Stalin’s paranoia would rear its head again and again. In March 1945, Stalin would suspect the Allies of striking a separate peace with Germany. He trusted FDR, but Churchill was “capable of anything.”
This was still the age of empire. At one point during the Yalta conference, Churchill jotted down on a piece of paper the names of several European countries and how the great powers would share control over them. (“Romania: Russia 90 percent, the others 10 percent.”) Stalin took a look, approved and silently drew a check mark on the paper. The crudeness of it all made Churchill suggest the paper be burned.
We know how it ended. One major legacy of Yalta was Soviet domination over Poland. All Churchill could do was protest, since the United States and the Soviet Union had the power to ignore his moral anguish over selling out the country whose defense was the impetus for war in the first place. Communism’s march soon swallowed up Romania, even as the West grew victorious in battle and the development of nuclear weapons made Stalin’s participation in the Pacific virtually unnecessary.
The “iron curtain” descended, and a global ideological war between erstwhile allies had begun. The death of Roosevelt only added to the gloom. But then something gave a jolt to the Western powers: Harry Truman ascended to the presidency to succeed FDR, and, Mr. Dobbs writes, “he was not a man to be pushed around.” Indeed he was not. Truman brought his Midwestern moral compass and an outsider’s disdain for cozy diplomacy: “Truman believed in getting problems out into the open. FDR was a master fudger. The new president demanded clarity.”
Secretary of War Henry Stimson said Truman’s pugnacity was “like a shot out of a Gatling gun.” Soviet Foreign Minister Vyacheslav Molotov received a dismissive dressing down from Truman at their first meeting.
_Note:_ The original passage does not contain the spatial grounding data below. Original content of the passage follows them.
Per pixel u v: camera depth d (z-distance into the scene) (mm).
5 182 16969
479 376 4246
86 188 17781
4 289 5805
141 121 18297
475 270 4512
Things were going to change, and not a moment too soon. In the hands of a lesser historian, the second half of the book would be treacherous terrain for a storyteller. Because it ends before Churchill’s “iron curtain” speech, the Truman Doctrine or the intrigue surrounding Stalin’s final days, it risks demonstrating all the drama of a staring contest.
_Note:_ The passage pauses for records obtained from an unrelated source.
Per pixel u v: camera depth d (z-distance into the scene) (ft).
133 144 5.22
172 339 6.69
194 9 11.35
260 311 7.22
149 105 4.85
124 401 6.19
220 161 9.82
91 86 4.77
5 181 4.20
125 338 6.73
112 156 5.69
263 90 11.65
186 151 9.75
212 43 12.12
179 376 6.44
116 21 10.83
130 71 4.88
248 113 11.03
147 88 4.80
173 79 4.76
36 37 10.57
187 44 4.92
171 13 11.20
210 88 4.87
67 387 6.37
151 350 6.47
But there is tension and suspense aplenty in the gathering storm clouds, and Mr. Dobbs is equal to the task. He describes the race to Berlin; the fraught coexistence of the American and Russian troops presiding over victory in Europe as Moscow and Washington drifted; the competition to acquire, and decision to use, the bomb; the surprising tedium of great power diplomacy in Churchill’s post-election absence; and the somber atmosphere of inevitability of it all.
This is the period when two of the 20th century’s heroes of Western civilization, FDR and Churchill, passed the torch to a man neither of them really knew nor trusted. In Washington, there is a grand monument to FDR and plans for one of the era’s other American hero, Dwight D. Eisenhower, who followed Truman in the White House. But Truman was no mere placeholder, and he needed no hand-holding to set the world on course. Mr. Dobbs‘ book removes all doubt: Truman got it right, right from the start.
Seth Mandel is assistant editor of Commentary magazine.